Material for this task: Begin

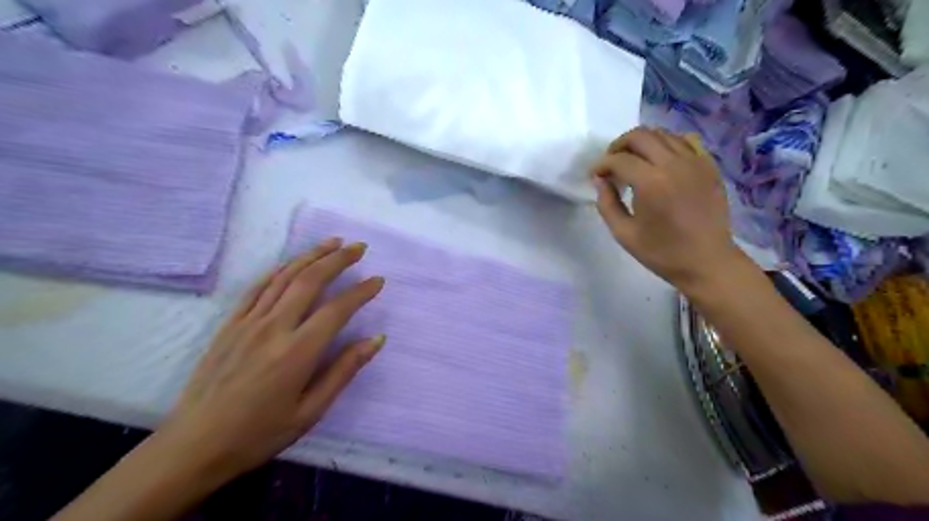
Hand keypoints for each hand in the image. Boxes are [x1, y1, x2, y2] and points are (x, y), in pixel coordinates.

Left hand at [159, 241, 383, 483]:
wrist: (194, 445)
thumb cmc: (259, 433)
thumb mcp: (311, 411)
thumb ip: (344, 370)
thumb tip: (376, 339)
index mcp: (297, 352)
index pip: (337, 309)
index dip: (361, 292)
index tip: (378, 280)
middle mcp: (274, 328)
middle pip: (311, 280)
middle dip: (338, 259)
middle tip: (359, 247)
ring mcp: (248, 322)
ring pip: (284, 277)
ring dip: (311, 255)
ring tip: (333, 242)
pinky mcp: (230, 324)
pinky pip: (257, 287)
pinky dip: (278, 270)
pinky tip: (292, 262)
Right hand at [595, 126, 744, 292]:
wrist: (707, 261)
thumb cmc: (662, 252)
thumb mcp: (623, 233)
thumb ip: (607, 203)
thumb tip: (600, 181)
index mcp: (651, 183)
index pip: (618, 159)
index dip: (602, 165)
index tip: (595, 176)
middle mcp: (673, 164)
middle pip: (640, 136)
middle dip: (619, 146)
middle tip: (611, 163)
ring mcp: (695, 161)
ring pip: (662, 134)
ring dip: (641, 143)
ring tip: (633, 161)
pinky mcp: (708, 165)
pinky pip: (686, 140)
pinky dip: (667, 143)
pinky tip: (660, 160)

Material for this task: End

* [Assigned task]: The pictures stay out; copy the rest of the data word for word.

* [Finished task]:
Hand keypoints for each hand in the image. Boxes are [x1, y1, x2, y2] and points are (x, y), in pixel coordinates.

Left hand at [159, 241, 383, 483]:
wrist: (194, 445)
thumb cmc: (259, 433)
thumb mcp: (311, 411)
thumb ip: (344, 370)
thumb tip: (376, 339)
index mcp: (297, 352)
index pip: (337, 309)
index dip: (361, 292)
index tip: (378, 280)
middle mcp: (274, 328)
middle pip: (311, 280)
middle dip: (338, 259)
middle tip: (359, 247)
ring mcp: (248, 322)
ring pip: (284, 277)
ring dip: (311, 255)
ring tip: (333, 242)
pinky mcp: (230, 324)
pinky pip: (257, 287)
pinky dip: (278, 270)
pinky tip: (292, 262)
Right hand at [595, 126, 744, 292]:
wrist: (707, 261)
thumb cmc: (662, 252)
thumb mcp: (623, 233)
thumb ip: (607, 203)
thumb tip: (600, 181)
index mcp: (651, 183)
index pip: (618, 159)
index dip: (602, 165)
index tip: (595, 176)
middle mcp: (673, 164)
middle pip: (640, 136)
middle dip: (619, 146)
middle tip: (611, 163)
ring mcp: (695, 161)
ring pip: (662, 134)
ring dip: (641, 143)
ring tip: (633, 161)
pinky mcp: (708, 165)
pinky pip: (686, 140)
pinky dip: (667, 143)
pinky tip: (660, 160)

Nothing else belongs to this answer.